▸ **Consigne a**
Renvoie, sans les modifier, toutes les lignes des enregistrements ci-dessous qui contiennent la chaîne "como". La casse compte.

== Extrait du document

Les bas ports du Rhône

Le pont de la Guillotière était encore debout, solidement planté dans les remous turbulents du fleuve alors sauvage. Blessé à la fin de la guerre, le vieux pont avait été le premier à être rouvert à la circulation.

Le quai planté d'une double rangée de platanes descendait en pente douce vers la place que l'on appelait encore "de l'Hôpital". Le bas port pavé de "têtes de chat" aurait pu paraître vaste si des monceaux de gravats n'en avaient remonté le niveau jusqu'au parapet en pierre massive qui séparait la partie civilisée de la brousse des berges. Des bancs de gravier couverts de buissons échevelés avaient pris possession du lit du Rhône sur presque la moitié de sa largeur. C'était le paradis des pêcheurs, le temps où l'on attrapait des fritures mémorables, gougeons, ablettes, vairons, avant que la pollution et les carnassiers n'aient fait le ménage. C'était aussi le terrain de jeu des enfants du quartier qui revivaient les aventures de Tom Sawyer dans les dédales verdoyants. Le temps aussi des baignades les années où juillet écrasait Lyon de sa canicule poussiéreuse.

====

▸ **Consigne b**
Renvoie à l'identique le passage du texte sur les bas ports du Rhône qui commence à "Le quai planté" et se termine à "sa canicule poussiéreuse.".

== Enregistrements fournis

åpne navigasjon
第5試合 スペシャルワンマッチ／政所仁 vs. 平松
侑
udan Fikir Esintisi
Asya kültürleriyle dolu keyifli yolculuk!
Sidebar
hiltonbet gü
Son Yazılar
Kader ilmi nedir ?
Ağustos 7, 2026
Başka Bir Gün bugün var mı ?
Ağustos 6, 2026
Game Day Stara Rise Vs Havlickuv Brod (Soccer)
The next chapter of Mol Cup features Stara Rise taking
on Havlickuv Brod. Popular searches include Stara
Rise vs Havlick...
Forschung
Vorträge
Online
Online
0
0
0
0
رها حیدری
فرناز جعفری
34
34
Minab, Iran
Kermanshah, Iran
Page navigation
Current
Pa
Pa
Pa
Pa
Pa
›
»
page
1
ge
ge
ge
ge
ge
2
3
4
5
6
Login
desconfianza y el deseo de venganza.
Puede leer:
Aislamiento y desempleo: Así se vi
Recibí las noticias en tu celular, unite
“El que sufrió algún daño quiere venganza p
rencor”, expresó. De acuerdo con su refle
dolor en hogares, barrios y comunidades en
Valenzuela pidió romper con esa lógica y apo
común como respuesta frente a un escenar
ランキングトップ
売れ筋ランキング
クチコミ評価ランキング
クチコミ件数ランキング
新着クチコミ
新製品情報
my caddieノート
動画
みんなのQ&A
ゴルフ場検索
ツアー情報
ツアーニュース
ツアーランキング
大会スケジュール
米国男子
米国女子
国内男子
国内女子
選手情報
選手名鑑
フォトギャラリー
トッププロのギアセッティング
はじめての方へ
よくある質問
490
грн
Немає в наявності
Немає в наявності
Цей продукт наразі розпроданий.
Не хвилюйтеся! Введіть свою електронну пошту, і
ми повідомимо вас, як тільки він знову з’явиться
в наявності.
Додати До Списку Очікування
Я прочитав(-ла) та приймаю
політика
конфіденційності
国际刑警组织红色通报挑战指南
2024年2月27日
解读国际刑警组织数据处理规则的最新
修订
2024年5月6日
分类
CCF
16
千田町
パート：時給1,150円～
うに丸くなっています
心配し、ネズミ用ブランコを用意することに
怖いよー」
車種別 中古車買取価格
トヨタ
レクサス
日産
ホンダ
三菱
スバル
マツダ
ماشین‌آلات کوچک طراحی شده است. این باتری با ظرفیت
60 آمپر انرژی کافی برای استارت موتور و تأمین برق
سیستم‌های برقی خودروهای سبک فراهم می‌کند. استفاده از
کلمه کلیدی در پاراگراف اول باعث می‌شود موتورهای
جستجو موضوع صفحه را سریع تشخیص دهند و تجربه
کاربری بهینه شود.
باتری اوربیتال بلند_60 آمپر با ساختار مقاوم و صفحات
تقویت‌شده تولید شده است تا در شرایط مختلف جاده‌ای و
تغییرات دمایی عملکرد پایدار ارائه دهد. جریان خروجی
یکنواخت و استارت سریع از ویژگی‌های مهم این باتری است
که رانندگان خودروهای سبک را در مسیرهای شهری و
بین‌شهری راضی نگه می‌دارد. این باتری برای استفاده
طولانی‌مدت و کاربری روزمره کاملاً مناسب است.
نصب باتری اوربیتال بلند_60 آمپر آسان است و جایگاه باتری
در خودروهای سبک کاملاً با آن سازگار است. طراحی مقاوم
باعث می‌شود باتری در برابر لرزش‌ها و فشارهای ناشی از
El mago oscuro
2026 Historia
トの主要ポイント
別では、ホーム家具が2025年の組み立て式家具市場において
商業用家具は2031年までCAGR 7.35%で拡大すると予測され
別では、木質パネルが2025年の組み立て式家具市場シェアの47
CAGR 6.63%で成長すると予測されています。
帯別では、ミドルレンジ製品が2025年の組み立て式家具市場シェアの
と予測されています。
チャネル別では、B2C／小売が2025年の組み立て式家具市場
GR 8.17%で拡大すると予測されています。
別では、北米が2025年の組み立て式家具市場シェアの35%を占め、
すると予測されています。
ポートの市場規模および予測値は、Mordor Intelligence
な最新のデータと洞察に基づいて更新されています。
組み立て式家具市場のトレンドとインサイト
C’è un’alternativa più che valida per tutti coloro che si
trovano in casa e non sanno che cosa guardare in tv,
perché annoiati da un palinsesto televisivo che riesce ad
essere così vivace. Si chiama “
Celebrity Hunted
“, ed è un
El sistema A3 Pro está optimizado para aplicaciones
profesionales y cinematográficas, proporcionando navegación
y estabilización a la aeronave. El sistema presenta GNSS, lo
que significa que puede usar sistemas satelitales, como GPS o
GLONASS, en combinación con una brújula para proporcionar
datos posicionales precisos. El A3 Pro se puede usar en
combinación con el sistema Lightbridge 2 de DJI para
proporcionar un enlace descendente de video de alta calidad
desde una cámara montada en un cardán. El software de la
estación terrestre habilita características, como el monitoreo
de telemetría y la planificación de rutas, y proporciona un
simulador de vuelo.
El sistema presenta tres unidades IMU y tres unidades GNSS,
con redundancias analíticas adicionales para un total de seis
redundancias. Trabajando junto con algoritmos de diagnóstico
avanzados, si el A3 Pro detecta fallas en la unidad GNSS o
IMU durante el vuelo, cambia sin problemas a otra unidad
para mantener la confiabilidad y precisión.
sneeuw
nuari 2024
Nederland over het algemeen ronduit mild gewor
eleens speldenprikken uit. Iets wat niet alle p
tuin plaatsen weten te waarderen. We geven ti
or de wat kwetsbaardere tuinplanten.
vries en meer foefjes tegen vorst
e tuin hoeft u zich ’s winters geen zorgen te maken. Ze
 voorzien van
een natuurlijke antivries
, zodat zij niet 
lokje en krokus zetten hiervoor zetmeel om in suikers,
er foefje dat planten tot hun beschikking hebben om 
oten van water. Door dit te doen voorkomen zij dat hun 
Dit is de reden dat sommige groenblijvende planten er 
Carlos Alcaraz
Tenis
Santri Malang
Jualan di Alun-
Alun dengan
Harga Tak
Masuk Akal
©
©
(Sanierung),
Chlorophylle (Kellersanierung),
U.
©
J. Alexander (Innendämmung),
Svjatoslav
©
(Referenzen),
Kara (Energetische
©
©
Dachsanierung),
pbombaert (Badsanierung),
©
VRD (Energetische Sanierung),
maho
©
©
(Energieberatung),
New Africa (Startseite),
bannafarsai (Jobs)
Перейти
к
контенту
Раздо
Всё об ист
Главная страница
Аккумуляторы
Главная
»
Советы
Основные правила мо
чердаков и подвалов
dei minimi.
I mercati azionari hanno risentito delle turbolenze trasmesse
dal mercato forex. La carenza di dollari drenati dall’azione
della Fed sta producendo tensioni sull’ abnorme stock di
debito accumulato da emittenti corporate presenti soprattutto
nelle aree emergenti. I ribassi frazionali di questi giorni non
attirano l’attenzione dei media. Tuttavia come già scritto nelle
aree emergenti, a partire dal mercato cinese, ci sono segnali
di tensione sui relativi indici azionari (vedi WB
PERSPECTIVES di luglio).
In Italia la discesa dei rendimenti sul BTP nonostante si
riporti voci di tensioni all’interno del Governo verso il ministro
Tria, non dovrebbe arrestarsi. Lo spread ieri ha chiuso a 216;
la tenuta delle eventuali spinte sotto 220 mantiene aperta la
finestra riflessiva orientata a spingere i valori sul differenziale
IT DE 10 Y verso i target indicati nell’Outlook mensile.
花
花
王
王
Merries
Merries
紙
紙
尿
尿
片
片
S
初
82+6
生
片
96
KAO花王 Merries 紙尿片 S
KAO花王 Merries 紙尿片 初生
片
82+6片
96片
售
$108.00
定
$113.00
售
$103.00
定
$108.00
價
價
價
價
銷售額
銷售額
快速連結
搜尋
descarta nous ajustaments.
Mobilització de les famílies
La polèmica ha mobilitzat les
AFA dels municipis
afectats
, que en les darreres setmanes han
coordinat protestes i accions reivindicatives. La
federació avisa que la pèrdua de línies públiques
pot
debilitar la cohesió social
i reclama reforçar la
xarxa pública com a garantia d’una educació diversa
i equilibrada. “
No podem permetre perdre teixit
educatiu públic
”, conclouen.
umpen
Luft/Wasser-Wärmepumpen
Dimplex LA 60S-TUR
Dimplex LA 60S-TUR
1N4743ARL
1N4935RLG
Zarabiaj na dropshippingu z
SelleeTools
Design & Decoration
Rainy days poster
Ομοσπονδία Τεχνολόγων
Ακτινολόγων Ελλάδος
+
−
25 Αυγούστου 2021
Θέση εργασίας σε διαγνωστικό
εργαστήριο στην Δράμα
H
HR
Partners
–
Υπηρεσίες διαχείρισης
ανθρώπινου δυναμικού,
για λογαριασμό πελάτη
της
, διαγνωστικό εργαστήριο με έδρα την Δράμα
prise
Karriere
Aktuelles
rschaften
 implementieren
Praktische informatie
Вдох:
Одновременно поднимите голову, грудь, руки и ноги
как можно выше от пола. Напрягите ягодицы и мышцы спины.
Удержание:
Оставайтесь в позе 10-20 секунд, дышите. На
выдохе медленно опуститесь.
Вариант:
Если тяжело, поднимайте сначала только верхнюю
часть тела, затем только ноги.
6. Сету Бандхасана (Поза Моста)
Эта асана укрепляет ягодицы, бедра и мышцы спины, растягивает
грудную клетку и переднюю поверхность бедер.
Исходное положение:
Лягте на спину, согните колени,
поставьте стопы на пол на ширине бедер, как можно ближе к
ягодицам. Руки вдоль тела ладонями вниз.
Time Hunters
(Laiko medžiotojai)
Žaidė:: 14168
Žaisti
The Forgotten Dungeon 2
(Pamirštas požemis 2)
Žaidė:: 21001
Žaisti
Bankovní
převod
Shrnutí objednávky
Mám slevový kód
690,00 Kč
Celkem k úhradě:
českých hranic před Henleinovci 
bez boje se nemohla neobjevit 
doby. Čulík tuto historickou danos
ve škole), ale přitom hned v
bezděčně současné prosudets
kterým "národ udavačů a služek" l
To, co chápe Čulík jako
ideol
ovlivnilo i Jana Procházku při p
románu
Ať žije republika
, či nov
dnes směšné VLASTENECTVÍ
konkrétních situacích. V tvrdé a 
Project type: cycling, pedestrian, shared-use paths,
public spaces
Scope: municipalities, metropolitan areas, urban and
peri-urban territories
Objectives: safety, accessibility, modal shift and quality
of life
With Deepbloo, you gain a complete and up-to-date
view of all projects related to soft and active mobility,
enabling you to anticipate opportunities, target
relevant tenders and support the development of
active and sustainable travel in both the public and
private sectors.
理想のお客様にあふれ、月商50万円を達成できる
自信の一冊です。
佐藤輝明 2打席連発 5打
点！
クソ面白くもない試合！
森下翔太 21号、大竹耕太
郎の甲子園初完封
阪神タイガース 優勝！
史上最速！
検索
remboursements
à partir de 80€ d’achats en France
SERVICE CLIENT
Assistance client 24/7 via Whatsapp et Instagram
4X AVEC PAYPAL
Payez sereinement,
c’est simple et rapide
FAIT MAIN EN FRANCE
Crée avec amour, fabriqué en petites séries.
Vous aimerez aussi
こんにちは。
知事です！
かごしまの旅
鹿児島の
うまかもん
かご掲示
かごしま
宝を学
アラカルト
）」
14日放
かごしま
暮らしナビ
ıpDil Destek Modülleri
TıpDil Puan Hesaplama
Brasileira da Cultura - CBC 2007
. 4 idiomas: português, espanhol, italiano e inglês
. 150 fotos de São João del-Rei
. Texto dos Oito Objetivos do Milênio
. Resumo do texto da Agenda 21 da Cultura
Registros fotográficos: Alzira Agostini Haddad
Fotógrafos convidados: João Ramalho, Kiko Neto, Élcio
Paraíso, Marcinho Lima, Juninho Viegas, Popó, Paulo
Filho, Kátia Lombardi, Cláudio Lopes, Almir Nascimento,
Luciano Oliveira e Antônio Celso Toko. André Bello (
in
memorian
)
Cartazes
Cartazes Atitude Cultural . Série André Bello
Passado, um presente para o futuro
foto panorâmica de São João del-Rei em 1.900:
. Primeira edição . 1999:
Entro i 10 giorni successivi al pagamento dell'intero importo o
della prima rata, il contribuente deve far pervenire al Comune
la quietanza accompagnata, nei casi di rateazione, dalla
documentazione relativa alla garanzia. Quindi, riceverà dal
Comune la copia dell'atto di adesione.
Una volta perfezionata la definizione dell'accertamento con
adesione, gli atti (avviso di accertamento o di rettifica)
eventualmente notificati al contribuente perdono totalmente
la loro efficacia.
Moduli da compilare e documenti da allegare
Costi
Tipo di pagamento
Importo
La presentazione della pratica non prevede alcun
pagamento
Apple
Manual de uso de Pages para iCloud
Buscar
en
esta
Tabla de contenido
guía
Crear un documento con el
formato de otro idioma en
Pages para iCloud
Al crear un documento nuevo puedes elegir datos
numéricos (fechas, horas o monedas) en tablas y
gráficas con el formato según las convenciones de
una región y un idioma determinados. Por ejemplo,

====

▸ **Réponse a**
común como respuesta frente a un escenar
que significa que puede usar sistemas satelitales, como GPS o
estación terrestre habilita características, como el monitoreo

▸ **Réponse b**
Le quai planté d'une double rangée de platanes descendait en pente douce vers la place que l'on appelait encore "de l'Hôpital". Le bas port pavé de "têtes de chat" aurait pu paraître vaste si des monceaux de gravats n'en avaient remonté le niveau jusqu'au parapet en pierre massive qui séparait la partie civilisée de la brousse des berges. Des bancs de gravier couverts de buissons échevelés avaient pris possession du lit du Rhône sur presque la moitié de sa largeur. C'était le paradis des pêcheurs, le temps où l'on attrapait des fritures mémorables, gougeons, ablettes, vairons, avant que la pollution et les carnassiers n'aient fait le ménage. C'était aussi le terrain de jeu des enfants du quartier qui revivaient les aventures de Tom Sawyer dans les dédales verdoyants. Le temps aussi des baignades les années où juillet écrasait Lyon de sa canicule poussiéreuse.